Angaben zur Aufgabe »
Gib die folgenden Datensätze Zeichen für Zeichen wieder, beginnend mit der Zeile, die „scientific name: Sabatia angularis“ enthält, und weiter bis zum Ende der Datensätze. Diese Zeile und die letzte Zeile gehören dazu.

Gespeicherte Datensätze »

_ _ _ _

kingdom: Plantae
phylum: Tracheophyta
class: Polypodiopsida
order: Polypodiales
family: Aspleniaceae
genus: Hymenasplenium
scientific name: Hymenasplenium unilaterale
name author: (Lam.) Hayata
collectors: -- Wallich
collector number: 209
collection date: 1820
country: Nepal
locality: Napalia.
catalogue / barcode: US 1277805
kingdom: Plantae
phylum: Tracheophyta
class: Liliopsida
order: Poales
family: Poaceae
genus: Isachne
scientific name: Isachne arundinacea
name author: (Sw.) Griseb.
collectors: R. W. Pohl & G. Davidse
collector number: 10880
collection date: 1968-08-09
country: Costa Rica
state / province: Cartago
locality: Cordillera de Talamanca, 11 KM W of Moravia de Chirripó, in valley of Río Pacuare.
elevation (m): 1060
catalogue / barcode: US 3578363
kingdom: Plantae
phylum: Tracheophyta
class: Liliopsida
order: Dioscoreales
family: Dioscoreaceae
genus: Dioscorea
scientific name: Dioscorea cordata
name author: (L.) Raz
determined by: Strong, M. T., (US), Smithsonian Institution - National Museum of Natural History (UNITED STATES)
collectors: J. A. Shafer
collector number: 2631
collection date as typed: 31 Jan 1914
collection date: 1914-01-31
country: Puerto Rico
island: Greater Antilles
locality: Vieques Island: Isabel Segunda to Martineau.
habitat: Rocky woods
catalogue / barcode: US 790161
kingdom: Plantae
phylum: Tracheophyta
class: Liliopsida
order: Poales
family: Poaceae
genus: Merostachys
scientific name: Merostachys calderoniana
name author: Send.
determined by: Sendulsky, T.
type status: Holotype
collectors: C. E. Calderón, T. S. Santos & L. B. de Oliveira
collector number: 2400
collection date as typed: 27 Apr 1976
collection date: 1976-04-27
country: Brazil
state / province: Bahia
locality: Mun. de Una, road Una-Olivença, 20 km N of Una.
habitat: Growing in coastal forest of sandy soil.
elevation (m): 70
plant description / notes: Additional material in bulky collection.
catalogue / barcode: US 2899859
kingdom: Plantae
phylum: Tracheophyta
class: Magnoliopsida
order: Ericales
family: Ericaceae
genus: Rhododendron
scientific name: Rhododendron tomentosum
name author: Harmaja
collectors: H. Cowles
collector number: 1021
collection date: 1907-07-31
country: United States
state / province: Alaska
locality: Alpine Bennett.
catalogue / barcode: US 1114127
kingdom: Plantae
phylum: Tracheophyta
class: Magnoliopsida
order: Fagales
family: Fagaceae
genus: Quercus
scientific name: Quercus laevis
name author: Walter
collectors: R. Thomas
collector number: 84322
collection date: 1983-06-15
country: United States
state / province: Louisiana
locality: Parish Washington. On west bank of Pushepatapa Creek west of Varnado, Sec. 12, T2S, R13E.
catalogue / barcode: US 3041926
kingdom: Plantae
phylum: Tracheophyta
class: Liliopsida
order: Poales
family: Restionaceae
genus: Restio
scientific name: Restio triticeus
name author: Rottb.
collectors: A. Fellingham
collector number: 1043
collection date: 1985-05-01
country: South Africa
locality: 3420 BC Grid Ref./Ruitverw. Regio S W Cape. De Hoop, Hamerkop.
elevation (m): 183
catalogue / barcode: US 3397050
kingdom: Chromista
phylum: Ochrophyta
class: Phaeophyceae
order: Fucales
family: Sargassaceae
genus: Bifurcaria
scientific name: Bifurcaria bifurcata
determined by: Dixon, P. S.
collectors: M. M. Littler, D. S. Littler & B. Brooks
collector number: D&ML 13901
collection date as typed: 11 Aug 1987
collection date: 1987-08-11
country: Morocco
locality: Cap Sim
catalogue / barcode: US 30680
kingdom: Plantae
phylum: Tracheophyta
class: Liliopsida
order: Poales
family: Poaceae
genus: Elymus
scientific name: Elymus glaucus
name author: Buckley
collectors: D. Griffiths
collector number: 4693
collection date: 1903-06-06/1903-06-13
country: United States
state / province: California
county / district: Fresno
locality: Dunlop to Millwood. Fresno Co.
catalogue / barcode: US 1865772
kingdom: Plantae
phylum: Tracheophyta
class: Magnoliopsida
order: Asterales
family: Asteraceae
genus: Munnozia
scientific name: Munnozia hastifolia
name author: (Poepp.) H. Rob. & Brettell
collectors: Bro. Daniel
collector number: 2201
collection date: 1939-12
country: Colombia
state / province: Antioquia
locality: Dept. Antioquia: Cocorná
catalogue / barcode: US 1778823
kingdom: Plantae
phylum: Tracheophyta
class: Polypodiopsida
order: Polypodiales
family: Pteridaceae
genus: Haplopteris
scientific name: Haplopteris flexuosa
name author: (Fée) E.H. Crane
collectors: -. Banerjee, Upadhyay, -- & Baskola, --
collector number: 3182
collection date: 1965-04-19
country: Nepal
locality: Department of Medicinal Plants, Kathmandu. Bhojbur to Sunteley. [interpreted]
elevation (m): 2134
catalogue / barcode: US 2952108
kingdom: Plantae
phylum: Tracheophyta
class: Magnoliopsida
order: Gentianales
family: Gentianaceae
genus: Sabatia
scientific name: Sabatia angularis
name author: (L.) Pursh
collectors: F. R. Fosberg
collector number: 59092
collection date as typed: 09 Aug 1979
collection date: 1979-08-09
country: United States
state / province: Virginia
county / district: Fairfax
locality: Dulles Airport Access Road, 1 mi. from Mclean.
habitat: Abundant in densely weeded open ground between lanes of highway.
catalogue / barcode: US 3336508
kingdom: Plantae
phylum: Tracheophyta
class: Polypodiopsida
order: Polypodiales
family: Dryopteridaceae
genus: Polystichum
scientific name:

_ _ _ _

Ergebnis der Aufgabe »
scientific name: Sabatia angularis
name author: (L.) Pursh
collectors: F. R. Fosberg
collector number: 59092
collection date as typed: 09 Aug 1979
collection date: 1979-08-09
country: United States
state / province: Virginia
county / district: Fairfax
locality: Dulles Airport Access Road, 1 mi. from Mclean.
habitat: Abundant in densely weeded open ground between lanes of highway.
catalogue / barcode: US 3336508
kingdom: Plantae
phylum: Tracheophyta
class: Polypodiopsida
order: Polypodiales
family: Dryopteridaceae
genus: Polystichum
scientific name:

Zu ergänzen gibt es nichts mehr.